A lot of being better than you need to be is about how high you set your own standards. Only you know what you are capable of. My parents hammered into us that every sale was putting dinner on the table, or helping us to go on holiday in the winter, so every customer had to leave feeling better than they did when they came in and hopefully walking out with a bag full of seaside novelties.

In a nutshell...

Being Better Than It Needs To Be is about:

  • Minding the details and paying attention

  • You don’t always need to go all out to blow someone’s socks off. Just noticing the little details can exceed expectations more than you think

  • Unapologetically caring about what you do, and giving it your best - and not giving a sh*t about what others think

  • Setting your standards at a level you can be proud of

  • Not standing for a ‘that’ll do’ attitude

A word on under-promising so that you can over-deliver...

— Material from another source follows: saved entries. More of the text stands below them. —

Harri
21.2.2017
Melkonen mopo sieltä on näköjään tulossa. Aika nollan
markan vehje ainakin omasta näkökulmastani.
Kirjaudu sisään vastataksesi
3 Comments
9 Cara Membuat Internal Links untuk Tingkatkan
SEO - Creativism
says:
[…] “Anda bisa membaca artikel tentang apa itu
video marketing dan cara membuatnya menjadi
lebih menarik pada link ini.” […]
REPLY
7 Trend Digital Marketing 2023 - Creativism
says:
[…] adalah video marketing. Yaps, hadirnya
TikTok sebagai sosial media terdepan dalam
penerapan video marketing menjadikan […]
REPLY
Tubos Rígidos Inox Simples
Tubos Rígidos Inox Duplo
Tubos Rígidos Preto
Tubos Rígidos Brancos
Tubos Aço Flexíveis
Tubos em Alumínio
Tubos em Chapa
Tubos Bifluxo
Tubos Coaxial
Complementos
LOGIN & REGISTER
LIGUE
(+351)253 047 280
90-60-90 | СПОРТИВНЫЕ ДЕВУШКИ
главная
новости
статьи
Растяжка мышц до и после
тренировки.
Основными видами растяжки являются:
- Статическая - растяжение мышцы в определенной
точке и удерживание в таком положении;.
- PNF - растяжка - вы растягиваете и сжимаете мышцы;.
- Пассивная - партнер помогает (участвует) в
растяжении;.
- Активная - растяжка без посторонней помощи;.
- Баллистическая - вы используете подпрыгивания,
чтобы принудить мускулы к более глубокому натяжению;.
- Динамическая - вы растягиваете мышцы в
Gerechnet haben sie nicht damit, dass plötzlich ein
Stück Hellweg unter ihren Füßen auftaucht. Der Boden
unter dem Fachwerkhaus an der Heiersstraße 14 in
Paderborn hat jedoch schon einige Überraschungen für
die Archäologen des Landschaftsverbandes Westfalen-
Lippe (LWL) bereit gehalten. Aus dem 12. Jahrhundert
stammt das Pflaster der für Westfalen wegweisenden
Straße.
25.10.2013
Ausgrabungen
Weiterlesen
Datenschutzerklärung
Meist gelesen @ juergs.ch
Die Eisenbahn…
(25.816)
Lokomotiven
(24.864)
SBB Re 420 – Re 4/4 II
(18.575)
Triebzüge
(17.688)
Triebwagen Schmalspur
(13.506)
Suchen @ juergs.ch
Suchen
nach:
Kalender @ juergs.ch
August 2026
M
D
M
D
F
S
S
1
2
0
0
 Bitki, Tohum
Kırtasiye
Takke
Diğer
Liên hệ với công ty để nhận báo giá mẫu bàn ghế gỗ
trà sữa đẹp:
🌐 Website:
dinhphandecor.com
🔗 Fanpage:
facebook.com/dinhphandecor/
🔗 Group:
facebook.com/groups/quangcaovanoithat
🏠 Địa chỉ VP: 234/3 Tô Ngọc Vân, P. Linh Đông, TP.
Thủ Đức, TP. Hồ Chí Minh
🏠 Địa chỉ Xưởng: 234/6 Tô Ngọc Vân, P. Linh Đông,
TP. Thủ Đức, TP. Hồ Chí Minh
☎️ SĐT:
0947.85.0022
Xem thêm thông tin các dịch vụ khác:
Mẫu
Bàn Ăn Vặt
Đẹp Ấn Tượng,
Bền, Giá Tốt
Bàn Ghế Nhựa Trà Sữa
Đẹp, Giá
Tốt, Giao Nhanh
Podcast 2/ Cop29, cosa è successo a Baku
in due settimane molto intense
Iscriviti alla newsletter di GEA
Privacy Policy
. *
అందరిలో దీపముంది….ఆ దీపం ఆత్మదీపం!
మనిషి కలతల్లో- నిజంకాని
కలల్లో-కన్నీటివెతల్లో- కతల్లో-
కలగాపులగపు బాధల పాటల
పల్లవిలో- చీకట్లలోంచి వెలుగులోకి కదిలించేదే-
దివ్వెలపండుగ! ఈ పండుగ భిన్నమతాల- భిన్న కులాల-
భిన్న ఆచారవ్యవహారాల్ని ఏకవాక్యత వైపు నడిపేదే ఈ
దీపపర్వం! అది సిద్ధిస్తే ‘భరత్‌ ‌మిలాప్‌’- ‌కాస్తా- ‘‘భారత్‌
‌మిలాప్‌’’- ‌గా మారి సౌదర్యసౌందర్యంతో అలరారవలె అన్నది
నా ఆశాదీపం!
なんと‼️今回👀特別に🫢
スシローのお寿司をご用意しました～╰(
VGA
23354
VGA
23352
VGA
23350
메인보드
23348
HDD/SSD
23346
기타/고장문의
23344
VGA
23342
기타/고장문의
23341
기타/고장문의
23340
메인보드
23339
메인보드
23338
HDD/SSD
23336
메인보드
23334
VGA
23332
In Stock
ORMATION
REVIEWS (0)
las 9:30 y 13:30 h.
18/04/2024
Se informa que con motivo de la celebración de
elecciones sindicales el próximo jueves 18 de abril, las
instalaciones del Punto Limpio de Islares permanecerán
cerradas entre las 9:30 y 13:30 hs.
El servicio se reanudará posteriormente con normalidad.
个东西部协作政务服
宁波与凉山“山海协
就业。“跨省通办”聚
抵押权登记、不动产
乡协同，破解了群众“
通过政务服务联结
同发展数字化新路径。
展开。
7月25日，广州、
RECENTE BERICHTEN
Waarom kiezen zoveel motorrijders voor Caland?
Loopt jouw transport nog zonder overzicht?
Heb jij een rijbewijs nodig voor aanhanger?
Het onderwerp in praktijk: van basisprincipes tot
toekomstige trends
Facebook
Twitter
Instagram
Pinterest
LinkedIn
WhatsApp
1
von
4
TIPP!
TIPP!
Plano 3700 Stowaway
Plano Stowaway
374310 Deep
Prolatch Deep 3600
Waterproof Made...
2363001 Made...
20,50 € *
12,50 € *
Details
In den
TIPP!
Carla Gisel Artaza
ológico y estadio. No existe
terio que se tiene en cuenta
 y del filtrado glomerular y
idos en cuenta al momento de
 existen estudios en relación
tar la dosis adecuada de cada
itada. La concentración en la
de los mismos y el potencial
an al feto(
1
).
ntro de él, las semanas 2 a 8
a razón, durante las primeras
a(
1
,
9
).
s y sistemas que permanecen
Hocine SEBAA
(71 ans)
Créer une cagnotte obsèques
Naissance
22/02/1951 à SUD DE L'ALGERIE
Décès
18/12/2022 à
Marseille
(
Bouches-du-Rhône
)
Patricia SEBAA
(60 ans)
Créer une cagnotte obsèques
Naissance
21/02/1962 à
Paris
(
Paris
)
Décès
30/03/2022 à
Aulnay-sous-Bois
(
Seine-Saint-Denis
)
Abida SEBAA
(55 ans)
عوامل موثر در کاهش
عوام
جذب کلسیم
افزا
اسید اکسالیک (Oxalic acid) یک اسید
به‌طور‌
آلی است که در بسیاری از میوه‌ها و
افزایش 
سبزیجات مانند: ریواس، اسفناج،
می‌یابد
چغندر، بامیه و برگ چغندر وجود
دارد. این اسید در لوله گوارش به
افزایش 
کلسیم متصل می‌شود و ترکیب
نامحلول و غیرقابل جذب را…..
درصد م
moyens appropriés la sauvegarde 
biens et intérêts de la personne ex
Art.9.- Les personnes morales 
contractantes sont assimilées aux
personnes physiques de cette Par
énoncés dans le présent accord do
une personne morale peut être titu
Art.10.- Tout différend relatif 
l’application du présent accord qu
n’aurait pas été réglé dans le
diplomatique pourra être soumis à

I detest it. It doesn’t make sense to me. Why on earth would you go to a potential client, tell them that you can only offer them a fraction of what you can actually do and then expect them to hire you or use your services? If you know that you can deliver a certain amount, then that is what you say you can do. Then, when you do go over and above and ensure that the standard is as high as you promised it would be but delivered with exceptional service and an eye for detail, the client will be bowled over.

What I'm saying is that if you under-promise so you can over-deliver, you're a wanker. Selling yourself short is just a bit dumb, but when you're trying to sell-in to a client and you know you can achieve more than you're telling them, you're being dishonest.

And as for over-promising... that's worse because if you knowingly over-promise, you're telling lies. It's what politicians do on a daily basis, and no one likes really likes a politician (Lord Jeff was okay though). Sometimes, things will get in the way and you will hit speedbumps which mean you can't deliver what you said you would, but don't lie to people by saying that you can achieve something you know to be impossible - see Boris Johnson's government for many examples of this.

So, I guess BTINTB is still an extension of my volunteering pastime that I can also take out into my personal life. With every work project I take on, with every nighttime reading session I do with my son, with every meal that I cook, if I try to make it better than it needs to be, surely life will be more enjoyable?